Islam gave to a disunited, disorderly people a means of taking hold of time and making use of the stars and their stations. Supremacy over earth is achieved through mastery of the heavens. If President Saddam Hussein had reread Tabari’s introduction to his
Tarikh
, he would have quickly come to the conclusion that
al-zaman
, “time,” in the elementary meaning of the succession of hours, belonged to Washington D.C. Even a strategist as limited as I would immediately conclude that if you want to “take the oil away from the Westerners and put it into the service of the Arabs and Muslims,” you must first of all anchor your strategy in the heavens, with the beneficent and indispensable surveillance of the stars, real or artificial. This was obvious to our Prophet, who spent most of his time before the age of forty meditating on power and how to obtain it. As soon as you focus on determining the hour, day, or night, you immediately come to that conclusion. Without the help of the stars, a Muslim cannot go far. They are there to allow us to find our bearings and set our calendar. It is in such terms that Tabari explains the following verse 12 of sura 17:

And we appoint the night and the day two portents. Then We make dark the portent of the night, and We make the portent of the day sight-giving, that ye may seek bounty from your Lord, and that ye may know the computation of the years, and the reckoning; and everything have We expounded with a clear expounding.

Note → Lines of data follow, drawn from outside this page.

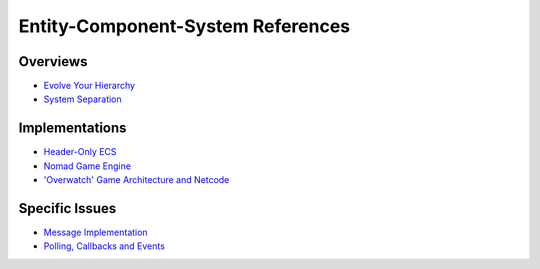 Entity-Component-System References
==================================

Overviews
---------

* `Evolve Your Hierarchy <http://cowboyprogramming.com/2007/01/05/evolve-your-heirachy/>`_

* `System Separation <https://gamedev.stackexchange.com/questions/100414/intersystem-communication-in-a-ecs-game>`_



Implementations
---------------

* `Header-Only ECS <https://github.com/redxdev/ECS>`_

* `Nomad Game Engine <https://medium.com/@savas/nomad-game-engine-part-2-ecs-9132829188e5>`_

* `'Overwatch' Game Architecture and Netcode <https://www.youtube.com/watch?v=W3aieHjyNvw>`_


Specific Issues
---------------

* `Message Implementation <https://gamedev.stackexchange.com/questions/23834/how-to-properly-implement-message-handling-in-a-component-based-entity-system>`_

* `Polling, Callbacks and Events <http://bitsquid.blogspot.com/2011/02/managing-decoupling-part-2-polling.html>`_
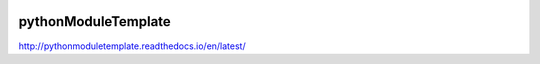 .. image:: https://travis-ci.org/climbit/pythonModuleTemplate.svg?branch=master
   :target: https://travis-ci.org/climbit/pythonModuleTemplate
   :alt: Build Status

.. image:: https://readthedocs.org/projects/pythonmoduletemplate/badge/?version=latest
   :target: http://pythonmoduletemplate.readthedocs.io/en/latest/?badge=latest
   :alt: Documentation Status


pythonModuleTemplate
======================


http://pythonmoduletemplate.readthedocs.io/en/latest/
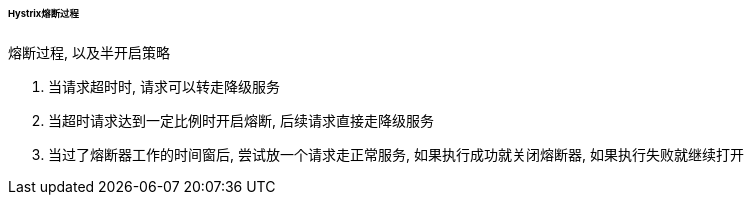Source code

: 

====== Hystrix熔断过程


.熔断过程, 以及半开启策略
. 当请求超时时, 请求可以转走降级服务
. 当超时请求达到一定比例时开启熔断, 后续请求直接走降级服务
. 当过了熔断器工作的时间窗后, 尝试放一个请求走正常服务,
如果执行成功就关闭熔断器, 如果执行失败就继续打开
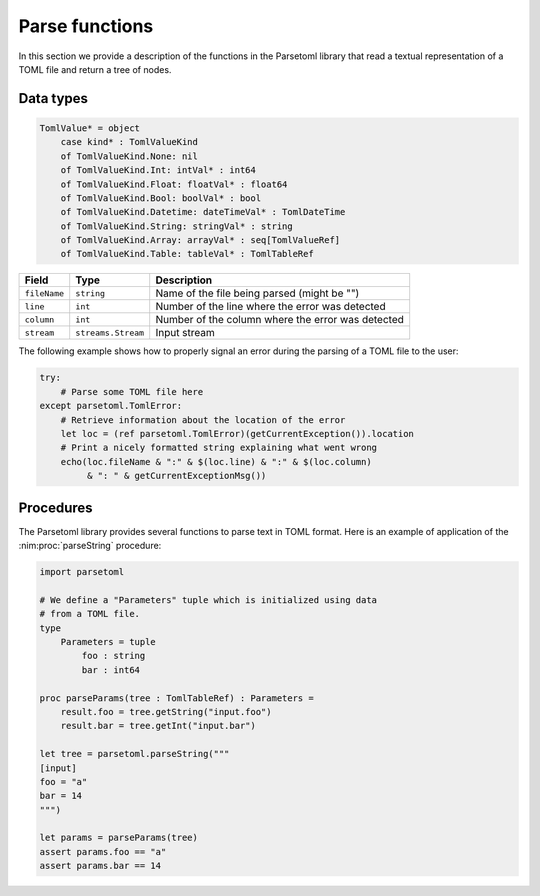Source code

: Parse functions
===============

In this section we provide a description of the functions in the
Parsetoml library that read a textual representation of a TOML file
and return a tree of nodes.


Data types
----------

.. nim:object:: TomlTableRef = ref TomlTable

    A reference to a :nim:object:`TomlTable`. This is the default
    return value for all the functions that parse text in TOML format.

.. nim:object:: TomlTable = object

    This data type is used by Parsetoml to associate key names with
    TOML values. The library uses a ``OrderedTable`` instead of a
    ``Table``, so that the order of declaration of the keys in the
    TOML file is preserved.

.. nim:object:: TomlValueRef = ref TomlValue

    A reference to a :nim:object:`TomlValue`. Objects of this kind
    populate :nim:object:`TomlTable` objects.

.. nim:object:: TomlValue = object

    The value associated with a key in a TOML file. It is a parametric
    type defined by the following code:

.. code-block:: nim

    TomlValue* = object
        case kind* : TomlValueKind
        of TomlValueKind.None: nil
        of TomlValueKind.Int: intVal* : int64
        of TomlValueKind.Float: floatVal* : float64
        of TomlValueKind.Bool: boolVal* : bool
        of TomlValueKind.Datetime: dateTimeVal* : TomlDateTime
        of TomlValueKind.String: stringVal* : string
        of TomlValueKind.Array: arrayVal* : seq[TomlValueRef]
        of TomlValueKind.Table: tableVal* : TomlTableRef


.. nim:object:: TomlError = object of Exception

    This exception object is used by Parsetoml to signal errors
    happened during the parser of text. It has just one field,
    ``location``, which is of type ParserState and has the following
    public fields:

================ ===================== ===================================================
Field            Type                  Description
================ ===================== ===================================================
``fileName``     ``string``            Name of the file being parsed (might be "")
``line``         ``int``               Number of the line where the error was detected
``column``       ``int``               Number of the column where the error was detected
``stream``       ``streams.Stream``    Input stream
================ ===================== ===================================================


The following example shows how to properly signal an error during the
parsing of a TOML file to the user:

.. code-block:: nim

    try:
        # Parse some TOML file here
    except parsetoml.TomlError:
        # Retrieve information about the location of the error
        let loc = (ref parsetoml.TomlError)(getCurrentException()).location
        # Print a nicely formatted string explaining what went wrong
        echo(loc.fileName & ":" & $(loc.line) & ":" & $(loc.column) 
             & ": " & getCurrentExceptionMsg())


Procedures
----------

The Parsetoml library provides several functions to parse text in TOML
format. Here is an example of application of the
:nim:proc:`parseString` procedure:

.. code-block:: nim

    import parsetoml

    # We define a "Parameters" tuple which is initialized using data
    # from a TOML file.
    type
        Parameters = tuple
            foo : string
            bar : int64

    proc parseParams(tree : TomlTableRef) : Parameters =
        result.foo = tree.getString("input.foo")
        result.bar = tree.getInt("input.bar")

    let tree = parsetoml.parseString("""
    [input]
    foo = "a"
    bar = 14
    """)

    let params = parseParams(tree)
    assert params.foo == "a"
    assert params.bar == 14


.. nim:proc:: proc parseString(tomlStr : string, fileName : string = "") : TomlTableRef

    Assuming that *tomlStr* is a string containing text in TOML
    format, this function parses it and returns a reference to a newly
    created :nim:object:`TomlTable` object.

    Errors in *tomlStr* are signaled by raising exceptions of type
    :nim:object:`TomlError`. The ``location.fileName`` field of the
    exception itself will be set to *fileName*.

.. nim:proc:: proc parseStream(inputStream : streams.Stream, fileName : string = "") : TomlTableRef

    This function is similar to :nim:proc:`parseString`, but it reads
    data from *inputStream*. The stream is parsed while it is being
    read (i.e., the parsing does not have to wait till the whole file
    has been read in memory).

.. nim:proc:: proc parseFile(f : File, fileName : string = "") : TomlTableRef

    The same as :nim:proc:`parseStream`, but this procedure accepts a
    ``File`` instead of a ``streams.Stream``.

.. nim:proc:: proc parseFile(fileName : string) : TomlTableRef

    This is a wrapper to the previous implementation of ``parseFile``:
    it handles the opening/closing of the file named *fileName*
    automatically.

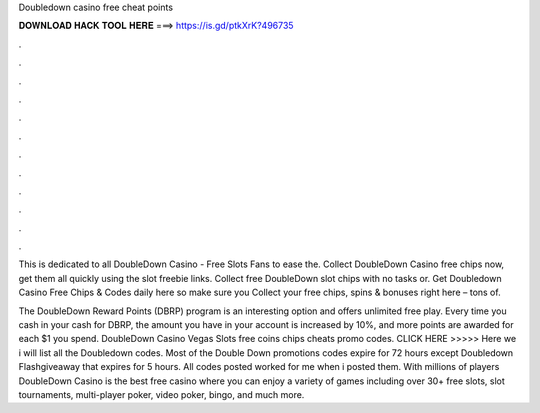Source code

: Doubledown casino free cheat points



𝐃𝐎𝐖𝐍𝐋𝐎𝐀𝐃 𝐇𝐀𝐂𝐊 𝐓𝐎𝐎𝐋 𝐇𝐄𝐑𝐄 ===> https://is.gd/ptkXrK?496735



.



.



.



.



.



.



.



.



.



.



.



.

This is dedicated to all DoubleDown Casino - Free Slots Fans to ease the. Collect DoubleDown Casino free chips now, get them all quickly using the slot freebie links. Collect free DoubleDown slot chips with no tasks or. Get Doubledown Casino Free Chips & Codes daily here so make sure you Collect your free chips, spins & bonuses right here – tons of.

The DoubleDown Reward Points (DBRP) program is an interesting option and offers unlimited free play. Every time you cash in your cash for DBRP, the amount you have in your account is increased by 10%, and more points are awarded for each $1 you spend. DoubleDown Casino Vegas Slots free coins chips cheats promo codes. CLICK HERE >>>>>  Here we i will list all the Doubledown codes. Most of the Double Down promotions codes expire for 72 hours except Doubledown Flashgiveaway that expires for 5 hours. All codes posted worked for me when i posted them. With millions of players DoubleDown Casino is the best free casino where you can enjoy a variety of games including over 30+ free slots, slot tournaments, multi-player poker, video poker, bingo, and much more.
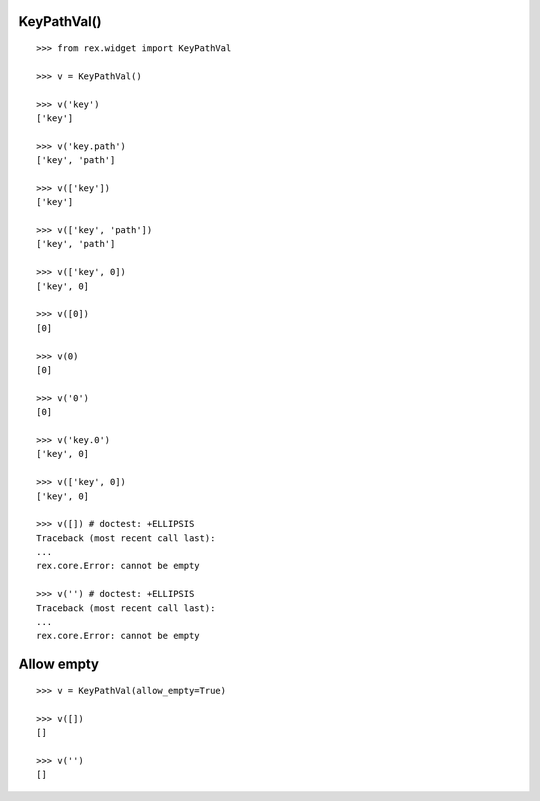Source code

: KeyPathVal()
------------

::

  >>> from rex.widget import KeyPathVal

  >>> v = KeyPathVal()

  >>> v('key')
  ['key']

  >>> v('key.path')
  ['key', 'path']

  >>> v(['key'])
  ['key']

  >>> v(['key', 'path'])
  ['key', 'path']

  >>> v(['key', 0])
  ['key', 0]

  >>> v([0])
  [0]

  >>> v(0)
  [0]

  >>> v('0')
  [0]

  >>> v('key.0')
  ['key', 0]

  >>> v(['key', 0])
  ['key', 0]

  >>> v([]) # doctest: +ELLIPSIS
  Traceback (most recent call last):
  ...
  rex.core.Error: cannot be empty

  >>> v('') # doctest: +ELLIPSIS
  Traceback (most recent call last):
  ...
  rex.core.Error: cannot be empty

Allow empty
-----------

::

  >>> v = KeyPathVal(allow_empty=True)

  >>> v([])
  []

  >>> v('')
  []
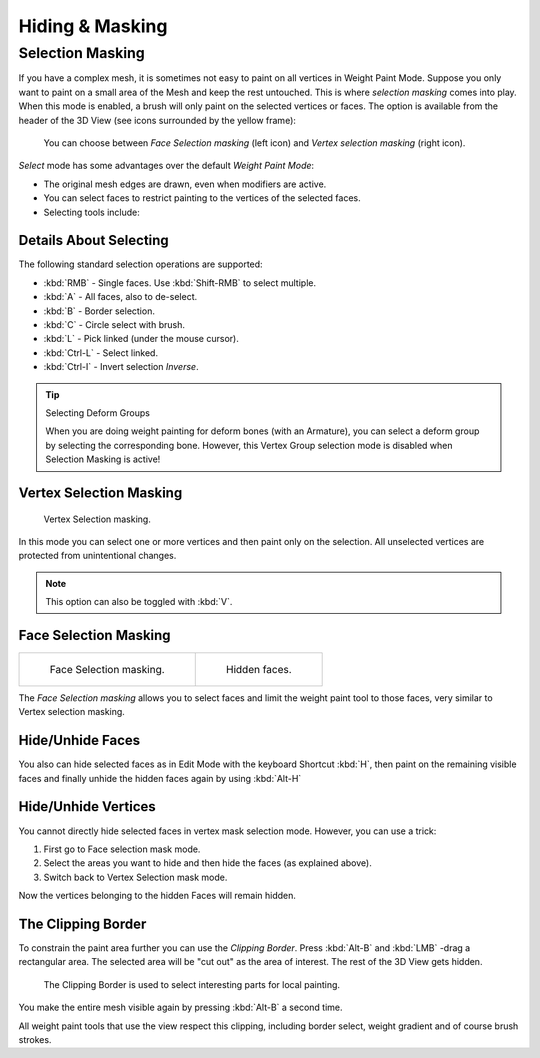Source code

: 
****************
Hiding & Masking
****************

Selection Masking
=================

If you have a complex mesh,
it is sometimes not easy to paint on all vertices in Weight Paint Mode.
Suppose you only want to paint on a small area of the Mesh and keep the rest untouched.
This is where *selection masking* comes into play. When this mode is enabled,
a brush will only paint on the selected vertices or faces.
The option is available from the header of the 3D View
(see icons surrounded by the yellow frame):

.. figure:: /images/sculpt-paint_painting_weight-paint_hide-mask_select.png

   You can choose between *Face Selection masking* (left icon)
   and *Vertex selection masking* (right icon).

*Select* mode has some advantages over the default *Weight Paint Mode*:

- The original mesh edges are drawn, even when modifiers are active.
- You can select faces to restrict painting to the vertices of the selected faces.
- Selecting tools include:


Details About Selecting
-----------------------

The following standard selection operations are supported:

- :kbd:`RMB` - Single faces. Use :kbd:`Shift-RMB` to select multiple.
- :kbd:`A` - All faces, also to de-select.
- :kbd:`B` - Border selection.
- :kbd:`C` - Circle select with brush.
- :kbd:`L` - Pick linked (under the mouse cursor).
- :kbd:`Ctrl-L` - Select linked.
- :kbd:`Ctrl-I` - Invert selection *Inverse*.

.. tip:: Selecting Deform Groups

   When you are doing weight painting for deform bones (with an Armature),
   you can select a deform group by selecting the corresponding bone.
   However, this Vertex Group selection mode is disabled when Selection Masking is active!


Vertex Selection Masking
------------------------

.. figure:: /images/sculpt-paint_painting_weight-paint_hide-mask_vertex-select.png

   Vertex Selection masking.

In this mode you can select one or more vertices and then paint only on the selection.
All unselected vertices are protected from unintentional changes.

.. note::

   This option can also be toggled with :kbd:`V`.


Face Selection Masking
----------------------

.. list-table::

   * - .. figure:: /images/sculpt-paint_painting_weight-paint_hide-mask_face-select.png

          Face Selection masking.

     - .. figure:: /images/sculpt-paint_painting_weight-paint_hide-mask_face-select-hidden.jpg

          Hidden faces.

The *Face Selection masking* allows you to select faces and limit the weight paint
tool to those faces, very similar to Vertex selection masking.


Hide/Unhide Faces
-----------------

You also can hide selected faces as in Edit Mode with the keyboard Shortcut :kbd:`H`,
then paint on the remaining visible faces and finally unhide the hidden faces again by using
:kbd:`Alt-H`


Hide/Unhide Vertices
--------------------

You cannot directly hide selected faces in vertex mask selection mode.
However, you can use a trick:

#. First go to Face selection mask mode.
#. Select the areas you want to hide and then hide the faces (as explained above).
#. Switch back to Vertex Selection mask mode.

Now the vertices belonging to the hidden Faces will remain hidden.


The Clipping Border
-------------------

To constrain the paint area further you can use the *Clipping Border*.
Press :kbd:`Alt-B` and :kbd:`LMB` -drag a rectangular area.
The selected area will be "cut out" as the area of interest.
The rest of the 3D View gets hidden.

.. figure:: /images/sculpt-paint_painting_weight-paint_hide-mask_border-select.jpg

   The Clipping Border is used to select interesting parts for local painting.

You make the entire mesh visible again by pressing :kbd:`Alt-B` a second time.

All weight paint tools that use the view respect this clipping, including border select,
weight gradient and of course brush strokes.
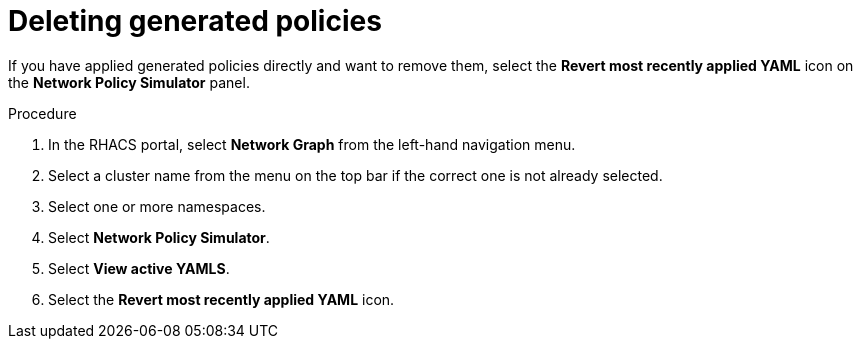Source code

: // Module included in the following assemblies:
//
// * operating/manage-network-policies.adoc
:_module-type: PROCEDURE
[id="delete-generated-policies_{context}"]
= Deleting generated policies

[role="_abstract"]
If you have applied generated policies directly and want to remove them, select the *Revert most recently applied YAML* icon on the *Network Policy Simulator* panel.

.Procedure
. In the RHACS portal, select *Network Graph* from the left-hand navigation menu.
. Select a cluster name from the menu on the top bar if the correct one is not already selected.
. Select one or more namespaces.
. Select *Network Policy Simulator*.
. Select *View active YAMLS*.
. Select the *Revert most recently applied YAML* icon.
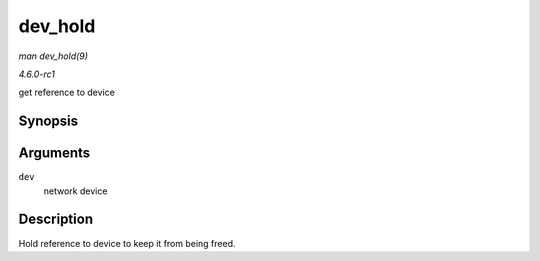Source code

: 
.. _API-dev-hold:

========
dev_hold
========

*man dev_hold(9)*

*4.6.0-rc1*

get reference to device


Synopsis
========

.. c:function:: void dev_hold( struct net_device * dev )

Arguments
=========

``dev``
    network device


Description
===========

Hold reference to device to keep it from being freed.
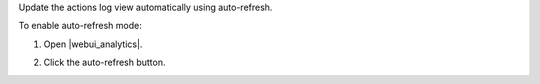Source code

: .. This is an included how-to. 


Update the actions log view automatically using auto-refresh.

To enable auto-refresh mode:

#. Open |webui_analytics|.
#. Click the auto-refresh button.

   .. image:: ../../images/step_actions_webui_enable_auto_refresh_mode.png
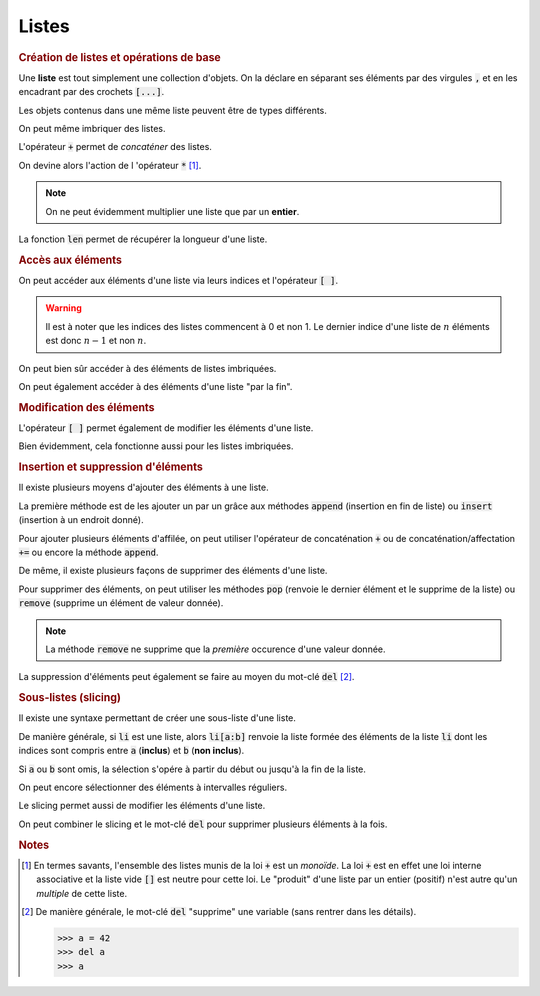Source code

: ======
Listes
======

.. rubric:: Création de listes et opérations de base


Une **liste** est tout simplement une collection d'objets. On la déclare en séparant ses éléments par des virgules :code:`,` et en les encadrant par des crochets :code:`[...]`.


.. runblock:: pycon

    >>> type([1,2,3])


Les objets contenus dans une même liste peuvent être de types différents.


.. runblock:: pycon

    >>> [1.23, 'abc', 45]


On peut même imbriquer des listes.


.. runblock:: pycon

    >>> [1.23, ["abc", "def", "ghi"], [45, 67]]


L'opérateur :code:`+` permet de *concaténer* des listes.


.. runblock:: pycon

    >>> [1.23, 'abc', 45] + [6, 'def', 'ghi', 7.89]


On devine alors l'action de l 'opérateur :code:`*` [#monoide]_.


.. runblock:: pycon

    >>> [1.23, 'abc', 45] * 3


.. note::

    On ne peut évidemment multiplier une liste que par un **entier**.


La fonction :code:`len` permet de récupérer la longueur d'une liste.


.. runblock:: pycon

    >>> len([1.23, 'abc', 45])


.. rubric:: Accès aux éléments

On peut accéder aux éléments d'une liste via leurs indices et l'opérateur :code:`[ ]`.


.. runblock:: pycon

    >>> ma_liste = [25, 34, 48, 67]
    >>> ma_liste[2]

.. warning::

  Il est à noter que les indices des listes commencent à 0 et non 1. Le dernier indice d'une liste de :math:`n` éléments est donc :math:`n-1` et non :math:`n`.

On peut bien sûr accéder à des éléments de listes imbriquées.


.. runblock:: pycon

    >>> ma_liste = [1.23, ["abc", "def", "ghi"], [45, 67]]
    >>> ma_liste[1][2]


On peut également accéder à des éléments d'une liste "par la fin".


.. runblock:: pycon

    >>> ma_liste = ['a', 'b', 'c', 'd', 'e']
    >>> ma_liste[-1]
    >>> ma_liste[-3]


.. rubric:: Modification des éléments


L'opérateur :code:`[ ]` permet également de modifier les éléments d'une liste.


.. runblock:: pycon

    >>> ma_liste = [25, 34, 48, 67]
    >>> ma_liste[2] = 666
    >>> ma_liste


Bien évidemment, cela fonctionne aussi pour les listes imbriquées.

.. runblock:: pycon

    >>> ma_liste = [1.23, ["abc", "def", "ghi"], [45, 67]]
    >>> ma_liste[1][2] = "toto"
    >>> ma_liste


.. rubric:: Insertion et suppression d'éléments


Il existe plusieurs moyens d'ajouter des éléments à une liste.

La première méthode est de les ajouter un par un grâce aux méthodes :code:`append` (insertion en fin de liste) ou :code:`insert` (insertion à un endroit donné).


.. runblock:: pycon

    >>> ma_liste = ['a', 1, 'b']
    >>> ma_liste.append(2)
    >>> ma_liste
    >>> ma_liste.insert(2, 'toto')
    >>> ma_liste


Pour ajouter plusieurs éléments d'affilée, on peut utiliser l'opérateur de concaténation :code:`+` ou de concaténation/affectation :code:`+=` ou encore la méthode :code:`append`.

.. todo:: mettre méthode dans glossaire

.. runblock:: pycon

    >>> ma_liste = ['a', 1, 'b', 2]
    >>> ma_liste = ma_liste + ['c', 3, 'd']
    >>> ma_liste
    >>> ma_liste += [4, 5]
    >>> ma_liste
    >>> ma_liste.extend(['e', 6, 'f'])
    >>> ma_liste

De même, il existe plusieurs façons de supprimer des éléments d'une liste.

Pour supprimer des éléments, on peut utiliser les méthodes :code:`pop` (renvoie le dernier élément et le supprime de la liste) ou :code:`remove` (supprime un élément de valeur donnée).

.. todo:: mettre méthode dans glossaire


.. runblock:: pycon

    >>> ma_liste = ['a', 1, 'b', 2, 'c', 3]
    >>> ma_liste.pop()
    >>> ma_liste
    >>> ma_liste.remove('b')
    >>> ma_liste


.. note::

    La méthode :code:`remove` ne supprime que la *première* occurence d'une valeur donnée.


.. runblock:: pycon

    >>> ma_liste = [1, 2, 3, 2, 4, 2]
    >>> ma_liste.remove(2)
    >>> ma_liste


La suppression d'éléments peut également se faire au moyen du mot-clé :code:`del` [#del]_.


.. runblock:: pycon

    >>> ma_liste = ['a', 1, 'b', 2, 'c', 3]
    >>> del ma_liste[2]
    >>> ma_liste


.. rubric:: Sous-listes (slicing)


Il existe une syntaxe permettant de créer une sous-liste d'une liste.


.. runblock:: pycon

    >>> ma_liste = ['a', 'b', 'c', 'd', 'e', 'f']
    >>> ma_liste[2:5]


De manière générale, si :code:`li` est une liste, alors :code:`li[a:b]` renvoie la liste formée des éléments de la liste :code:`li` dont les indices sont compris entre :code:`a` (**inclus**) et :code:`b` (**non inclus**).

Si :code:`a` ou :code:`b` sont omis, la sélection s'opére à partir du début ou jusqu'à la fin de la liste.


.. runblock:: pycon

    >>> ma_liste = ['a', 'b', 'c', 'd', 'e', 'f']
    >>> ma_liste[2:]
    >>> ma_liste[:4]


On peut encore sélectionner des éléments à intervalles réguliers.


.. runblock:: pycon

    >>> ma_liste = ['a', 'b', 'c', 'd', 'e', 'f', 'g', 'h', 'i', 'j', 'k', 'l']
    >>> ma_liste[2:9:3]
    >>> ma_liste[7:2:-2]


Le slicing permet aussi de modifier les éléments d'une liste.

.. runblock:: pycon

    >>> ma_liste = ['a', 'b', 'c', 'd', 'e', 'f', 'g', 'h', 'i', 'j', 'k', 'l']
    >>> ma_liste[2:9:3]
    >>> ma_liste[2:9:3] = 'toto', 'tata', 'titi'
    >>> ma_liste


On peut combiner le slicing et le mot-clé :code:`del` pour supprimer plusieurs éléments à la fois.


.. runblock:: pycon

    >>> ma_liste = ['a', 'b', 'c', 'd', 'e', 'f', 'g', 'h', 'i', 'j', 'k', 'l']
    >>> ma_liste[5:10:2]
    >>> del ma_liste[5:10:2]
    >>> ma_liste



.. rubric:: Notes

.. [#monoide] En termes savants, l'ensemble des listes munis de la loi :code:`+` est un *monoïde*. La loi :code:`+` est en effet une loi interne associative et la liste vide :code:`[]` est neutre pour cette loi. Le "produit" d'une liste par un entier (positif) n'est autre qu'un *multiple* de cette liste.

.. [#del] De manière générale, le mot-clé :code:`del` "supprime" une variable (sans rentrer dans les détails).

    .. sourcecode:: ipython

        >>> a = 42
        >>> del a
        >>> a

    .. runblock:: pycon

        >>> a = 42
        >>> del a
        >>> a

Great strategists guarantee the success of their armies by careful attention to apparently minor matters like the location of wells, the control of resupply and routes and passes, and especially the orchestration of operations according to a rigorously calculated time schedule. Apparently Saddam Hussein neglected one small detail that ended up assuring the success of his enemies—namely, that willy-nilly he was plugged into Coordinated Universal Time, a time that he was completely blind to, a time that is the prerogative of his enemies, who never undertake an act of war without “consulting the stars.”

COORDINATED UNIVERSAL TIME

Like Saddam Hussein, Tabari, although born in the province of Tabaristan in 224/838, lived most of his life in Baghdad, where he taught theology and jurisprudence. In his era, establishing the time schedule for any activity that involved the community, whether it was the writing of a book of history or the conquest of new territory, was the first act to be undertaken. If Saddam Hussein had reacted as Tabari did more than a thousand years earlier and had begun his campaign by determining the time system that governed his action, he would have immediately realized the obvious: his time system is Coordinated Universal Time, which is dictated by Western satellites.

Coordinated Universal Time (UTC), [the] international basis of civil and scientific time ...is widely broadcast by precisely coordinated radio signals; these radio time signals ultimately furnish the basis for the setting of all public and private clocks. UTC is obtained from atomic clocks, and the unit of UTC is the atomic second.